Screenshot showing validation accuracy of several SVM models with validation confusion matrix of ionosphere data modeled by a linear SVM model.

Validation confusion matrix created using the Classification Learner app. (See MATLAB code.)

The apps can generate C/C++ code and let you export your SVM model, making it easy for you to share your results and further investigate them outside of the app. For example, you can export your support vector machine model from the Classification Learner app or the Regression Learner app and import it into the Experiment Manager app to perform additional tasks, such as changing the training data, adjusting hyperparameter search ranges, and running custom training experiments.

Making Predictions

After training the SVM model, predict labels using the predict function. You can simulate your trained SVM model in Simulink with the ClassificationSVM Predict or RegressionSVM Predict blocks.

Evaluating Results

You can evaluate the SVM model’s performance programmatically, using functions such as confusionchart and rocmetrics, or interactively. Using the machine learning apps, you can compare the performance of different models to find the model that best fits your data.
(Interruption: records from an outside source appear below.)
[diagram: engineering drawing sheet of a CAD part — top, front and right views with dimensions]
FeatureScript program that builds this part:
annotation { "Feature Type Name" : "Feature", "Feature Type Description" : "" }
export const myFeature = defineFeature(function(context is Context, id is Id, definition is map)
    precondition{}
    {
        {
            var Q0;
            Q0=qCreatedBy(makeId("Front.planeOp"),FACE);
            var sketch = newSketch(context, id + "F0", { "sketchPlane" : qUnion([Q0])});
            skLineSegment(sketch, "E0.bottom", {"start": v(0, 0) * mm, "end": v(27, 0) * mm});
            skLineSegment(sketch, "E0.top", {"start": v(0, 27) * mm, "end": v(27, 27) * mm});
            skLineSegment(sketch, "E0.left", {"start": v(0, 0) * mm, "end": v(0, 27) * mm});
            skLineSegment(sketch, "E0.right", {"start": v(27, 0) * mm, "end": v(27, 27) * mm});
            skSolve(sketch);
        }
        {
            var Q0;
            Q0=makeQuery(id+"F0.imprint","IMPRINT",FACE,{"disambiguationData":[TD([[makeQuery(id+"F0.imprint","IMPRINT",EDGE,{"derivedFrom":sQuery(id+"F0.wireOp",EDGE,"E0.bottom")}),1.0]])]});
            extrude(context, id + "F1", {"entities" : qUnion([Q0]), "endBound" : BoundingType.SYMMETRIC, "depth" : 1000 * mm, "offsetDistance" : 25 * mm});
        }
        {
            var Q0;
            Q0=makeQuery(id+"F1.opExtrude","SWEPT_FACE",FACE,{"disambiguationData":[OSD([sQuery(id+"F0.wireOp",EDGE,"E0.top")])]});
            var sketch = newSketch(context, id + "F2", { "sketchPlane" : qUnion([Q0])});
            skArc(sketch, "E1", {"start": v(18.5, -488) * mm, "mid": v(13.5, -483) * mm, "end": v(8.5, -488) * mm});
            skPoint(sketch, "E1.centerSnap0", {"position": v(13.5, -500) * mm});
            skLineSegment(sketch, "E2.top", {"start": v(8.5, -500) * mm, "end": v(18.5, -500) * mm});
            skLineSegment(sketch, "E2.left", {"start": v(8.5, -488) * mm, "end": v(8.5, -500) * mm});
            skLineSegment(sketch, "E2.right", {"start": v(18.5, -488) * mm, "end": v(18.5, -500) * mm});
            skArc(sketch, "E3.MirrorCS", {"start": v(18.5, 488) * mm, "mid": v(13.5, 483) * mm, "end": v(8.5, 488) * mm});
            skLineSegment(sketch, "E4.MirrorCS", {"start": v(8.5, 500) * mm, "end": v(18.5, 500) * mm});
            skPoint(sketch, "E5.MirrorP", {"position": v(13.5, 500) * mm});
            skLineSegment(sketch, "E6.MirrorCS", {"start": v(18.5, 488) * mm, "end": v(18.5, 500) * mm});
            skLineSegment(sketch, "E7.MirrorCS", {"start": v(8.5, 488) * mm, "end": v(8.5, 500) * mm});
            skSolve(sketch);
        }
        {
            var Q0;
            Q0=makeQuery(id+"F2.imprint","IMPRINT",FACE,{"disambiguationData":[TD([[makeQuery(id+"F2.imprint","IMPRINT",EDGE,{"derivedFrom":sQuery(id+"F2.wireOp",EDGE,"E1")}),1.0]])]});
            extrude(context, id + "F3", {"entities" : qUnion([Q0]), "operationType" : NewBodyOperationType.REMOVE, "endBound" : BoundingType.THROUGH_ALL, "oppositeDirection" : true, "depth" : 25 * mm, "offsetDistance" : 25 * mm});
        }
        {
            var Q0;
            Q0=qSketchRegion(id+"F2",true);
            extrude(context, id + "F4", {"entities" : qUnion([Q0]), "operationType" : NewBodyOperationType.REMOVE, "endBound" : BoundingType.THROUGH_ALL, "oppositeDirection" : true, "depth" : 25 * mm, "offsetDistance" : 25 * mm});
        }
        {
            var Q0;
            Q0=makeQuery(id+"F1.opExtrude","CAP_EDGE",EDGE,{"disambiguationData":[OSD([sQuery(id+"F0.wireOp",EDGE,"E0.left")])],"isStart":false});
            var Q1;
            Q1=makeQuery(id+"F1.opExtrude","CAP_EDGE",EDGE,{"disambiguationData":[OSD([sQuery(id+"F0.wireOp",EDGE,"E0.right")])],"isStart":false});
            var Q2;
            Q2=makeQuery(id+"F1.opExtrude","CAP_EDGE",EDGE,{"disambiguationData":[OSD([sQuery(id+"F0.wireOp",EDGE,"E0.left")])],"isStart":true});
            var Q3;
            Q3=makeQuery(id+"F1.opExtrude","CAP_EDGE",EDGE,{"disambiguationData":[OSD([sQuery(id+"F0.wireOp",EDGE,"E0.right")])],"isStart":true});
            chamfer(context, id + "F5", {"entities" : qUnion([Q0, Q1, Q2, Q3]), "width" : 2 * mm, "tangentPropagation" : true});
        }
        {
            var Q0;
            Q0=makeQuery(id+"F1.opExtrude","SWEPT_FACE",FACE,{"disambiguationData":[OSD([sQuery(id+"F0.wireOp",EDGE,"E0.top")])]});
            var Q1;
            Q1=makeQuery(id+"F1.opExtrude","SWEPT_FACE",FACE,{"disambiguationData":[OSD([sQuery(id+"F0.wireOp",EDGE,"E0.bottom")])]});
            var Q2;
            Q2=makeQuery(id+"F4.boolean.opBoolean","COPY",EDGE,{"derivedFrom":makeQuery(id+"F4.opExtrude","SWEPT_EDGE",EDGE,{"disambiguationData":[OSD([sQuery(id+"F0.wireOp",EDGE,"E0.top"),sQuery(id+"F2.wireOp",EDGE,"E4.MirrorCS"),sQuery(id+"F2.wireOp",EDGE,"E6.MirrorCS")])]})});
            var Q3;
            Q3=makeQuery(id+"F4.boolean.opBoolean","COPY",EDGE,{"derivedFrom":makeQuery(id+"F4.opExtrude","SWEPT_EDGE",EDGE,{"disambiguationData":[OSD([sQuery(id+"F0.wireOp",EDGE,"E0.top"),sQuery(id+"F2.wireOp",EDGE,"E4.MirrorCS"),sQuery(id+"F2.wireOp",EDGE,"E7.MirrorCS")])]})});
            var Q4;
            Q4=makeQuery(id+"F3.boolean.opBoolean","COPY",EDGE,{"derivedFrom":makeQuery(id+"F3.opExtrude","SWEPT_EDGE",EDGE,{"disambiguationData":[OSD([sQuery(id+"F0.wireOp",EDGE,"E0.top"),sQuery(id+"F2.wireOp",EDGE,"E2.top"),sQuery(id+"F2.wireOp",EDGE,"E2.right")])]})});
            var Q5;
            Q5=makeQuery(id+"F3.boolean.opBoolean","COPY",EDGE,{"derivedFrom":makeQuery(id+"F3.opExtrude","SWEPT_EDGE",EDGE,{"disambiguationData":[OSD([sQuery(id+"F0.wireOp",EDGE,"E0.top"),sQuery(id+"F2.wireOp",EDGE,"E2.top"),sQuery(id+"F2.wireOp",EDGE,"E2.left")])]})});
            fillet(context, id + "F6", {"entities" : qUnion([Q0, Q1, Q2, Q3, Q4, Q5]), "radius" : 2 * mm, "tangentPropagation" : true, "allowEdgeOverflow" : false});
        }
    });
After training classifiers in the Classification Learner app, you can compare models based on accuracy, visualize classifier results by plotting class predictions, and check performance using a confusion matrix, ROC curve, or precision-recall curve.

Similarly, in the Regression Learner app, you can compare models based on model metrics, visualize regression results in a response plot or by plotting the actual versus predicted response, and evaluate models using a residual plot.

Plot showing predicted response of the support vector machine as a line with true response points scattered around the line.

Plot of the predicted response versus the actual response for a regression model trained in the Regression Learner app. The closer the points are to the line, the better the prediction. (See MATLAB code.)